Brunei, Labuan and Limbang can be reached by boat. The journey will take around two hours to get to the destination. Boats to Brunei, Labuan and Limbang are available at Lawas Wharf every morning. The boats can accommodate around 150 passengers.

===Air transport===
Lawas is served by Lawas Airport (IATA: LWY). It has flights to Miri, Ba' Kelalan and Kota Kinabalu, Sabah.

===Public transport===
There is a local bus network as well as buses linking Lawas with Kota Kinabalu (Sabah), Miri (Sarawak) and Brunei.

==Other utilities==
=== Education ===

- SK Ulu Merapok
- SK Tang Lapadan
- SK Sundar
- SK Siang-Siang
- SK Pusat Lawas
- SK Puru Sia
- SK Punang
- SK Merapok
- SK Luagan
- SK Long Tuma
- SK Long Tukon
- SK Long Tengoa
- SK Long Sukang
- SK Long Semadoh
- SK Long Sebangan
- SK Long Luping
- SK Kuala Lawas
- SK Kerangan
- SK Kampung Seberang
- SK Kampung Lintang
- SK Belipat
- SK Batu Lima
- SK Ba Kelalan
- SK Awat-Awat
- SK Aru Baru
- SK Agama (Mis) Lawas
- SJK (C) Soon Hwa Sundar
- SJK (C) Chung Hwa Lawas
- SJK (C) Chung Hua Trusan

- SMK Lawas
- SMK Merapok
- SMK Sundar
- SMK Trusan
- Centre of Technical Excellence Sarawak (CENTEXS) Lawas Campus

Planned:
- MARA Junior Science College Lawas
- SMK Long Semadoh

Proposed:
- SMK Lawas 2
- Sekolah Berasrama Penuh Lawas

=== Healthcare ===
A government hospital was proposed to be built for the town under the Ninth Malaysia Plan. As of May 2016, the hospital is scheduled to be completed in 36 months.

== Culture and leisure ==
===Lawas Mall===
A planned RM210 million state government office complex cum three-storey shopping mall will be built next to Hotel Seri Malaysia and Lawas Town Square. The mall will houses a supermarket, departmental store and 132 commercial lots.

===Pasar Tamu Lawas===
The open-air market, locally known as tamu, is held weekly on from Friday evening until Saturday afternoon. Local produce such as fresh fruits, vegetables, fresh meat, Adan rice, Bario rice, Ikan Tahai, Hill salts (Garam Bakelalan), handycraft traditional and live poultry are sold. The days of this weekly community occasion differ from district to district.

===Lepapa Hypermarket===
- 1.Bowling Centre
- 2.Service Apartment

===Activities===
- Pesta Lawas
- Lawas Regatta
- Irau Aco Lun Bawang Festival (Hari Gawai Dayak Harvest Festival)

===Places of interest===

One of the most popular tourist attractions in Lawas is its Tamu Lawas (or Lawas Produce Market), which is held every Saturday. Local products such as vegetables, fruits and sea products are sold by locals in this market which is frequented by locals and people from the neighbouring Temburong district of Brunei.

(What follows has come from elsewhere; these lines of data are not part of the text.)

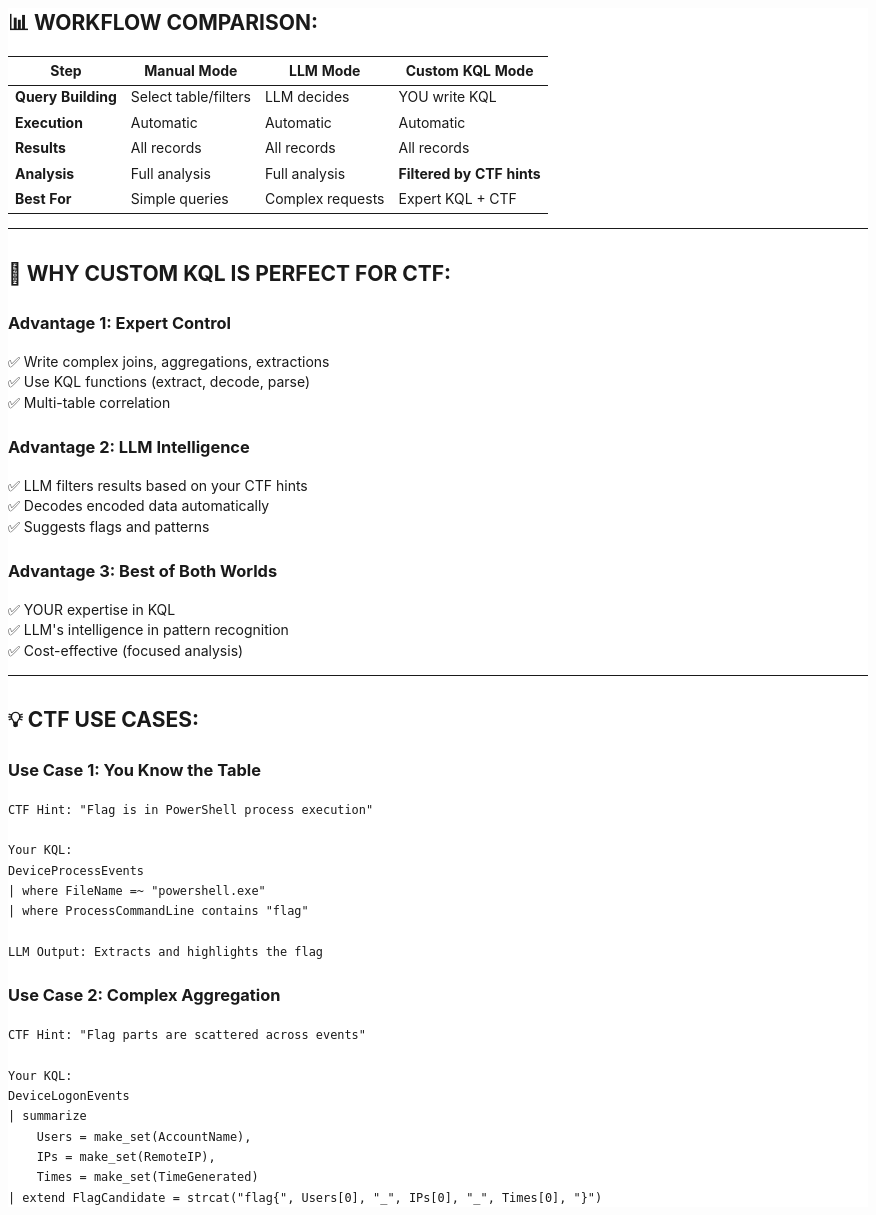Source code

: 
## **📊 WORKFLOW COMPARISON:**

| Step | Manual Mode | LLM Mode | Custom KQL Mode |
|------|-------------|----------|-----------------|
| **Query Building** | Select table/filters | LLM decides | YOU write KQL |
| **Execution** | Automatic | Automatic | Automatic |
| **Results** | All records | All records | All records |
| **Analysis** | Full analysis | Full analysis | **Filtered by CTF hints** |
| **Best For** | Simple queries | Complex requests | Expert KQL + CTF |

---

## **🎯 WHY CUSTOM KQL IS PERFECT FOR CTF:**

### **Advantage 1: Expert Control**
✅ Write complex joins, aggregations, extractions  
✅ Use KQL functions (extract, decode, parse)  
✅ Multi-table correlation  

### **Advantage 2: LLM Intelligence**
✅ LLM filters results based on your CTF hints  
✅ Decodes encoded data automatically  
✅ Suggests flags and patterns  

### **Advantage 3: Best of Both Worlds**
✅ YOUR expertise in KQL  
✅ LLM's intelligence in pattern recognition  
✅ Cost-effective (focused analysis)  

---

## **💡 CTF USE CASES:**

### **Use Case 1: You Know the Table**
```
CTF Hint: "Flag is in PowerShell process execution"

Your KQL:
DeviceProcessEvents
| where FileName =~ "powershell.exe"
| where ProcessCommandLine contains "flag"

LLM Output: Extracts and highlights the flag
```

### **Use Case 2: Complex Aggregation**
```
CTF Hint: "Flag parts are scattered across events"

Your KQL:
DeviceLogonEvents
| summarize 
    Users = make_set(AccountName),
    IPs = make_set(RemoteIP),
    Times = make_set(TimeGenerated)
| extend FlagCandidate = strcat("flag{", Users[0], "_", IPs[0], "_", Times[0], "}")

```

Besides Tamu Lawas, other interesting places in Lawas are Punang Beach, Sungai Bangat Beach, Pa' Lelau in Merarap, Mount Murud, Kampung air Terjun (along Jalan Trusan).
Kuala Lawas, Punang and Awat Awat are famous with its Kampung Air. It is similar to Kampung Ayer in Brunei but smaller. The main mode of transportation is perahu (boat) to cross the river.

==Notable people==
- YB Baru Bian from Lawas, the Ministry of Works (Malaysia) the representative for N81 Ba'kelalan (state constituency) and P214 Selangau (federal constituency).
- YB Dato’ Henry Sum Agong (P222 Lawas), the former Deputy Ministry of Domestic Trade, Cooperative and Consumerism of Malaysia.
- YB Mutang Tagal from Lawas, former member of Dewan Rakyat of the 6th and 7th Parliament of Malaysia, representing P154 Bukit Mas (federal constituency) and P177 Bukit Mas (federal constituency) respectively. He is currently the honorary consul of Romania in Sarawak.
- Balang Lasung from Long Semado, Sarawak, former national javelin thrower who had won 4 gold medals for Malaysia in 1977 Kuala Lumpur SEA Games, 1979 Jakarta SEA Games, 1981 Manila SEA Games and 1983 Singapore SEA Games.